Viento que no ocasionó muchas heridas que doliesen a Zakko, sin embargo, Alex no corría la misma suerte de ser casi inmune.

Alex cayó, tras un grito de dolor.

—¡Alex!- Zakko lo observó para caer tarde en que era mejor que se lo llevase consigo.

De inmediato, se transformó en limo para absorber a su compañero, sin consultarle nada, solo con el propósito de huir.

—¿¡A dónde crees que vas!?- Sacqui volvió a utilizar su abanico, arrojando uno demoníaco hacia la bola de limo que era Zakko.

No causó daño a pesar de atravesarlo, pero no le permitió huir tan fácil al verse impregnado en maná demoníaco, siendo una magia de encarcelamiento.

Al verse acorralado, intentó soltar un pedazo de su cuerpo para escapar, consiguiéndolo sin muchas dificultades y apartándose. Se transformó en humano al ver que no podía huir, pretendiendo enfrentarla, o como mínimo, usar magia para escapar.

—¡Tú!- Sacqui, quien ya le tenía un rencor a Zakko, ahora que estaba a solas en un lugar que le favorecía, pensaba saldar cuentas.

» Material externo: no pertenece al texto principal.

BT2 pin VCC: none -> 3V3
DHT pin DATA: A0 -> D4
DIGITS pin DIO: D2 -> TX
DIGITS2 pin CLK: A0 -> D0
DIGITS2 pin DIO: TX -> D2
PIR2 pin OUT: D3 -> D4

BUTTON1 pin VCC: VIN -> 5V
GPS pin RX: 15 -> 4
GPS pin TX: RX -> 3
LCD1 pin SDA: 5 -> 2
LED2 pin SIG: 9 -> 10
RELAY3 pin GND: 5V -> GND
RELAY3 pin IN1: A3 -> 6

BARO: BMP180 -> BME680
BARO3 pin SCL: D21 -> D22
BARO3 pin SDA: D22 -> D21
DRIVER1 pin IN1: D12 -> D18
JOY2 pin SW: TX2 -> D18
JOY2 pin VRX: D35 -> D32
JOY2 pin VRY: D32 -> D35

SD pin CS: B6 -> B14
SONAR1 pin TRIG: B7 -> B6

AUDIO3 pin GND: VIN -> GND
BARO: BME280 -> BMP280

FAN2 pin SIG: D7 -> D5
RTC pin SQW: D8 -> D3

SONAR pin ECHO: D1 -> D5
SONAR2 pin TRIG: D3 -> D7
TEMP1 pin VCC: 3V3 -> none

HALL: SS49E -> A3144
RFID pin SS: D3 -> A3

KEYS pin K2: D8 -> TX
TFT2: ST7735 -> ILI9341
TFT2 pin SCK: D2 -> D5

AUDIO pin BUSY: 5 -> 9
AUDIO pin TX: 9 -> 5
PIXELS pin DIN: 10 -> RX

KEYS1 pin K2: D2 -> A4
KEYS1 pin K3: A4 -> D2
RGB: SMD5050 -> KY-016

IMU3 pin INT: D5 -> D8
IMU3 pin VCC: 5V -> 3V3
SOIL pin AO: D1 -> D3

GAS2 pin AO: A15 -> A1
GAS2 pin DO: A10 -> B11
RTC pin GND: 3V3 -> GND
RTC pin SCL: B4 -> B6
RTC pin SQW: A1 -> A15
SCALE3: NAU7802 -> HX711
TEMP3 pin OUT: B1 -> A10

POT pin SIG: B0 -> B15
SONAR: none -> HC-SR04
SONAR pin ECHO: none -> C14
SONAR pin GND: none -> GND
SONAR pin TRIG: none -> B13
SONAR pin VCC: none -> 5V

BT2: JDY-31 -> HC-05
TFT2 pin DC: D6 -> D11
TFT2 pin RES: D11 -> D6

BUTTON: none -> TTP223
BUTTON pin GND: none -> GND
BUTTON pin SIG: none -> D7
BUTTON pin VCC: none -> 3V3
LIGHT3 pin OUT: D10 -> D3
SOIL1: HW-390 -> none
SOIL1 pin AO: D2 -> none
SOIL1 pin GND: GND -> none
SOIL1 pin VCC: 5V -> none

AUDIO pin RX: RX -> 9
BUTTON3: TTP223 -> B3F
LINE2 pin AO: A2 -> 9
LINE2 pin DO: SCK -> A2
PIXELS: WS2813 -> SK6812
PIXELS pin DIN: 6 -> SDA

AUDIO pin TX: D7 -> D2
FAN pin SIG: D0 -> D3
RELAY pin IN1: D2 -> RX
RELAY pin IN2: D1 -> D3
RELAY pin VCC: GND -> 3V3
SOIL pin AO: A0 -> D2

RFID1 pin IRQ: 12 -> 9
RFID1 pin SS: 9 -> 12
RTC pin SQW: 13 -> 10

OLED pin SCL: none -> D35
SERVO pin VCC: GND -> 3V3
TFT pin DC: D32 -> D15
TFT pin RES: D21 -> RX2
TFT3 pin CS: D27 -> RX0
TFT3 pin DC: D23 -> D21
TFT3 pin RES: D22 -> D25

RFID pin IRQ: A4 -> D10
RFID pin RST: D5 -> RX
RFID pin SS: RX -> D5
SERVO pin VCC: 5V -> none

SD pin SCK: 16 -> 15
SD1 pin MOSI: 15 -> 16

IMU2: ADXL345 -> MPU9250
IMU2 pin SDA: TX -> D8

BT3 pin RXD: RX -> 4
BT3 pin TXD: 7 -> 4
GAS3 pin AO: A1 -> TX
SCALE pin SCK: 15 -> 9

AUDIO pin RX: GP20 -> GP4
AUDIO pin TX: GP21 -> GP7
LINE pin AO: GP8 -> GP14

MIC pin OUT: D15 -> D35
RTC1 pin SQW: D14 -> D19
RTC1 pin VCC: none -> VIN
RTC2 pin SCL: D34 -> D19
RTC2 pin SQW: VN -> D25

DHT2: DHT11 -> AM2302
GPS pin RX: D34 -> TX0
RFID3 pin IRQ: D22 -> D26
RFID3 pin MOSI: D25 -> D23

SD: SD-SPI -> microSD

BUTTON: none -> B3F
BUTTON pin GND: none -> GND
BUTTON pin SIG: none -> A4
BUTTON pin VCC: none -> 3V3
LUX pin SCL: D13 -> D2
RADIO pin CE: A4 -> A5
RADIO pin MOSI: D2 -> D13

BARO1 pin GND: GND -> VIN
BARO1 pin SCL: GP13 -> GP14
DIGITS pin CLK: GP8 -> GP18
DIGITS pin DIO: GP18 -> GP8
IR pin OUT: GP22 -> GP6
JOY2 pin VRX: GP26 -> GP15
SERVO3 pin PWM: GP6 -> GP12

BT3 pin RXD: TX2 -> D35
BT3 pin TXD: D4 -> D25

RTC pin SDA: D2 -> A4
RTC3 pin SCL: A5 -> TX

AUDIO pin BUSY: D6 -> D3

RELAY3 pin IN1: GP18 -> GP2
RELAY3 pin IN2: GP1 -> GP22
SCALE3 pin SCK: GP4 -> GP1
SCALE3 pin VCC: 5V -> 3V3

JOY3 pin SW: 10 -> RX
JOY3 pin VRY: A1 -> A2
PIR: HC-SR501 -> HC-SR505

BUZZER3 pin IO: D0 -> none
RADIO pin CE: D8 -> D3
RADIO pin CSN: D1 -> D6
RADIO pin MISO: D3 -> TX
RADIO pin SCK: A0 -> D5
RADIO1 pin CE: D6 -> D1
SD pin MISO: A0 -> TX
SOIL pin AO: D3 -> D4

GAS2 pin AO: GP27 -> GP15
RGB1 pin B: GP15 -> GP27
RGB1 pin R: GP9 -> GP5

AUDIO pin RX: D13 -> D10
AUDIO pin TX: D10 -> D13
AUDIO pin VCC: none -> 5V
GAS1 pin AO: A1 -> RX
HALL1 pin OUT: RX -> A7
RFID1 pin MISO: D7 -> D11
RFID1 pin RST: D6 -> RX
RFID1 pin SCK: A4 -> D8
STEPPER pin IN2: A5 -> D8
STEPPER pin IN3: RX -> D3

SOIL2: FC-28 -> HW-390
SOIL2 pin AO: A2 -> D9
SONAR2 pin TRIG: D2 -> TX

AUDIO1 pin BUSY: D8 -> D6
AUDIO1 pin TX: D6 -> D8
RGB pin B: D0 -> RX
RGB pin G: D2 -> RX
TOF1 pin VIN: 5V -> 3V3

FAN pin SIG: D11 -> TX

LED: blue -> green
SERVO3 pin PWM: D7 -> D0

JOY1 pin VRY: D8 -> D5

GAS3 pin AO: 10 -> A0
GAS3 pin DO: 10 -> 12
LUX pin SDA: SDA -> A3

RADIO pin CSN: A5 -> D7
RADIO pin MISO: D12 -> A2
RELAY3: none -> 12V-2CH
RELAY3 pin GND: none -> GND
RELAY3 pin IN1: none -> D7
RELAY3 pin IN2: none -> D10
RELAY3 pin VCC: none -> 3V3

De inmediato, utilizó su magia para intentar cortarlo. Aunque no le afectase en demasía, algunos cortes sí que resultaban profundos para su cuerpo, ya que iban más rápidos que la velocidad a la que Zakko era capaz de llenar su cuerpo con su propio limo.

Nunca se había visto en una situación como esta, para siquiera pensar en entrenar la agilidad que tenía al realizar esta acción. Motivo por el cual se vio forzado a apartarse usando otra vez el mismo truco de agarrar un pedazo de slime de su cuerpo y arrojarlo lo más lejos que podía.

—¿¡Qué se supone que fue lo que hice para que ustedes viniesen a molestarme!?- Sacqui quería desahogarse, tornándose cada vez más furiosa por ver cómo el veniz solo huía. —¡Responde!

Aún con las insistencias de Sacqui, no recibía respuesta. De hecho, Zakko aprovechó ese leve instante para usar su magia de fuego sin ningún tipo de cuidado. Una llamarada inmensa cubrió a Sacqui, fogonazo que duró unos cuantos segundos hasta que Zakko se mareó.

«Necesito… ayuda…».- Por más que miraba a los alrededores, no había nadie más. Consideró soltar a Alex, y fue lo que hizo.

—¿¡Qué cojones fue eso…!?- Alex vociferó apenas recobró consciencia, sentado en el suelo y viendo a Zakko con cortes iguales a los suyos, sin quitar la mirada de enfrente; donde se hallaba Sacqui. —¿Dónde estamos?- Alex comprendiendo de a poco la situación, se levantó y preguntó a Zakko.

—En el mismo lugar. Nos increpó. Perdón por… no avisarte que iba a hacer eso.

—No te preocupes. Ahora… ¿Cómo nos encargamos de eso?- Alex hablaba de Sacqui, quien aún mostrándose chamuscada, se puso de pie, revelando parte de su cuerpo demoníaco.

—No… lo sé.- Zakko, pese al miedo, sabía que no se podía huir.

Alex se detuvo un momento para mirar a Zakko, quien mostraba muy abiertamente su pánico con su rostro. Cosa que no le gustó, por lo que dentro de lo que cabía, procuró tranquilizarlo de alguna manera.

—¡No me intimidas, mitad mujer mitad bicho más feo que una mierda pinchá en un palo! ¡Soy más fuerte que tú!- Alex se adelantó un poco a Zakko, queriendo ser quien dé la cara.

Ambos, se hallaban frente a frente contra Sacqui. O… uno de los cuerpos de Sacqui.